So, a 1-2-4 for Porsche Penske Motorsport in the combined Le Mans Test Day times yesterday, and no major mechanical dramas or incidents to report from the German marque’s factory program. That’s it then, might as well hand over the trophy and head home…

Not so fast!

As ever, drawing firm conclusions from testing is unwise. With each team working towards a different set of objectives, too much shouldn’t be read into the lap times.

There is so much more to come from the pace of the Hypercars as race week wears on, if it stays dry. The pole time last year was a 3:22.982, four seconds faster than the best lap achieved by Kevin Estre in the No. 6 Penske Porsche during the test.

However, you often get the odd hint of where things stand from post-test body language, conversations and lap counts.

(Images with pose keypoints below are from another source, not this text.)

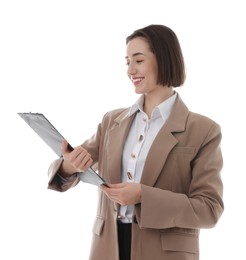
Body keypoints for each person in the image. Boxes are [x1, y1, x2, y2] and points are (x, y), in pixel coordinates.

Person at [48, 24, 224, 260]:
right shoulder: (112, 121)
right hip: (107, 248)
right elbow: (72, 165)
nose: (130, 70)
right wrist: (70, 165)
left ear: (163, 59)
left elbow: (209, 209)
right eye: (127, 62)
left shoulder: (203, 130)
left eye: (138, 60)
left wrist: (144, 196)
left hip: (164, 253)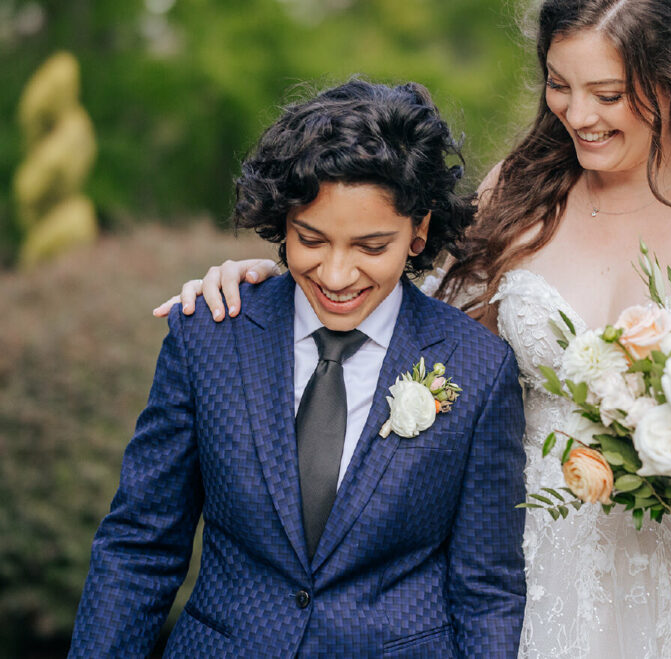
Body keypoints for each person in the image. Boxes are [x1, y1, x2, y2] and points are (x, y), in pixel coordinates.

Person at [155, 0, 671, 655]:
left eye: (608, 93)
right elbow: (394, 307)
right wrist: (270, 287)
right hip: (546, 566)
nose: (577, 114)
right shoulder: (521, 193)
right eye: (560, 84)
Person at [73, 79, 527, 657]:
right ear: (282, 221)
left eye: (369, 247)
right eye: (311, 239)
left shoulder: (478, 367)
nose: (336, 276)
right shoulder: (207, 336)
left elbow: (487, 588)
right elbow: (141, 546)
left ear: (417, 231)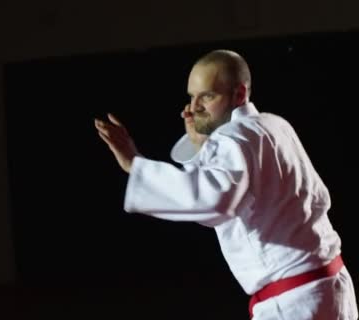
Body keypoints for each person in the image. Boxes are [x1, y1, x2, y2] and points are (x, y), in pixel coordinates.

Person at [94, 49, 358, 319]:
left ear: (239, 95)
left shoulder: (234, 137)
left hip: (296, 304)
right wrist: (201, 145)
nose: (194, 107)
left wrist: (134, 163)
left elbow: (213, 200)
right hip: (330, 288)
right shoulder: (274, 124)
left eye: (207, 96)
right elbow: (225, 201)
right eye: (191, 96)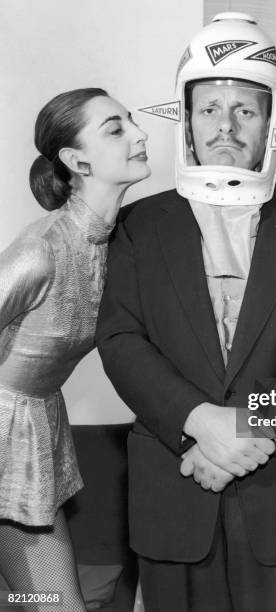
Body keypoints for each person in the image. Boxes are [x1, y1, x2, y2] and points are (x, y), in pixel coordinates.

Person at [96, 13, 276, 612]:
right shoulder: (138, 225)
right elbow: (120, 339)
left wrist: (245, 426)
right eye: (210, 108)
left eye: (244, 109)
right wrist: (198, 420)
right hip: (174, 495)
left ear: (271, 120)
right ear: (186, 119)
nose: (225, 124)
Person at [0, 87, 149, 611]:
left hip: (35, 430)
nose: (139, 134)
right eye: (116, 128)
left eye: (133, 122)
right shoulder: (40, 249)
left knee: (51, 602)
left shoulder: (124, 246)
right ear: (75, 159)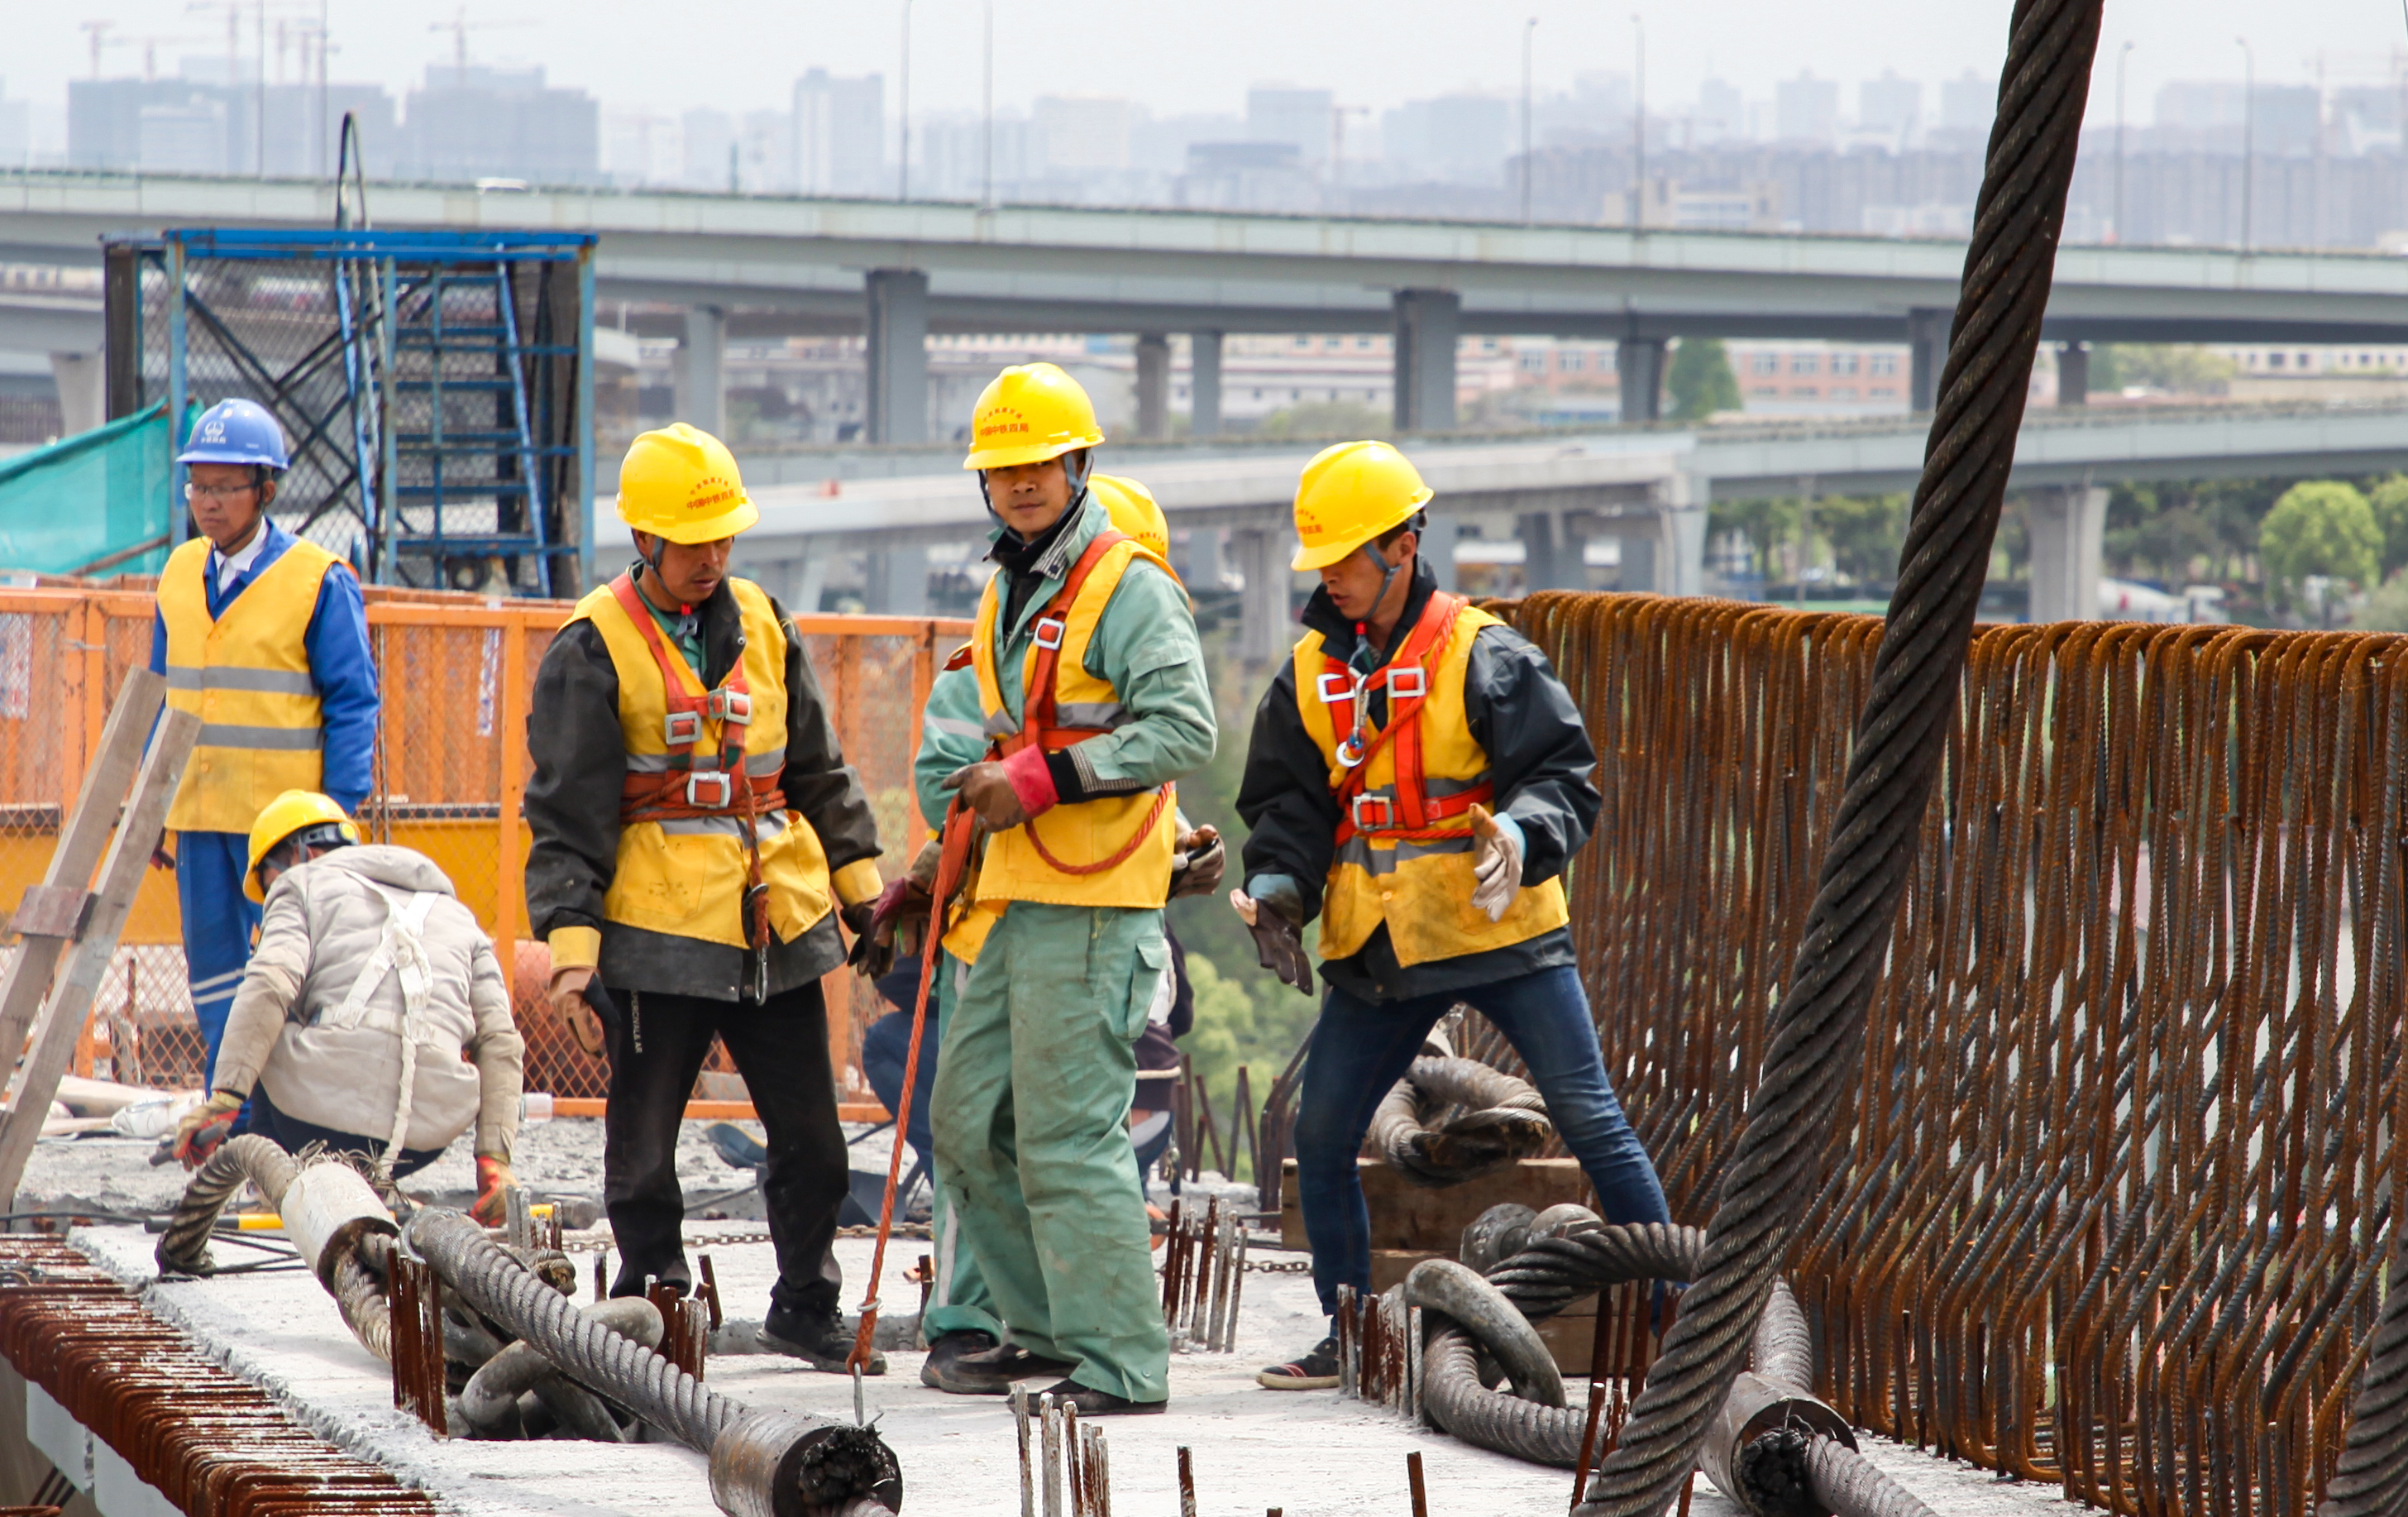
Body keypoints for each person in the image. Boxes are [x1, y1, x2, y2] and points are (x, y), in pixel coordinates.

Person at [1232, 439, 1671, 1389]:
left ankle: (1686, 1330)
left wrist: (1521, 832)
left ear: (1403, 545)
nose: (1335, 580)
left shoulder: (1487, 655)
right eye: (1326, 564)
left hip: (1501, 933)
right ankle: (1356, 1334)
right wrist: (1277, 891)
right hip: (1383, 944)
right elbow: (1290, 810)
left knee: (1595, 1124)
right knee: (1322, 1131)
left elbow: (1565, 777)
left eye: (1349, 559)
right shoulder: (1309, 675)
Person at [523, 423, 891, 1369]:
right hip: (655, 935)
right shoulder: (592, 647)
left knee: (812, 1138)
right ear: (645, 540)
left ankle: (806, 1303)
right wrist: (573, 955)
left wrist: (866, 899)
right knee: (642, 1150)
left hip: (776, 926)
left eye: (724, 538)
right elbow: (567, 814)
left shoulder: (764, 623)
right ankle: (658, 1307)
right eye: (694, 542)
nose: (712, 558)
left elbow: (818, 770)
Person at [904, 364, 1216, 1415]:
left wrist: (1037, 779)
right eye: (1003, 470)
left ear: (1078, 464)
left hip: (1088, 908)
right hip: (1011, 900)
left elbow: (1184, 728)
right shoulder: (1012, 586)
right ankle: (1038, 1332)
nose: (1020, 483)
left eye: (1038, 465)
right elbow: (990, 726)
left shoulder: (1128, 585)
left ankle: (1120, 1364)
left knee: (1067, 1138)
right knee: (969, 1122)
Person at [150, 398, 380, 1079]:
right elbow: (164, 699)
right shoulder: (178, 576)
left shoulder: (318, 582)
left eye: (225, 488)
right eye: (199, 486)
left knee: (287, 975)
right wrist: (155, 812)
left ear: (266, 491)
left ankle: (284, 1112)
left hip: (284, 834)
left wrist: (334, 817)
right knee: (216, 977)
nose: (208, 504)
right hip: (197, 818)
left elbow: (353, 703)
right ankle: (232, 1107)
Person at [170, 791, 523, 1213]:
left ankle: (270, 1190)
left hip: (313, 1123)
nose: (268, 896)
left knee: (266, 1014)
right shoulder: (460, 916)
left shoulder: (299, 884)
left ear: (302, 852)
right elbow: (501, 1040)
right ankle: (376, 1183)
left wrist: (226, 1100)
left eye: (267, 882)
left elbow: (269, 983)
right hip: (425, 1138)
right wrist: (495, 1160)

On that basis, should we expect the Porsche 963s to be the class of the field this year? After all, Penske won in Qatar, JOTA won at Spa, and the Penske team appeared upbeat after its performance in the test yesterday after its three-car fleet topped the times on pace and completed 196 laps and 2,671 kilometres during the six hours of track time.

Toyota certainly thinks so.

“The hierarchy is clear,” said Toyota Gazoo Racing’s technical director David Floury after the test. “If Porsche doesn’t win they will have done a pretty bad job. No surprise (after seeing the BoP).”

It was by no means a quiet day for Toyota though, despite Floury’s downbeat tone. The No. 7 GR010 HYBRID topped the Morning session and went on to set the third fastest time in the Afternoon run, the best lap just seven-tenths off the No. 6 Porsche.

Both GR010 HYBRIDs also began to turn up the wick at the end of the afternoon session, with fast individual sector times from Sebastien Buemi and Kamui Kobayashi before the latter brought out a red flag at the end with an off at Indianapolis.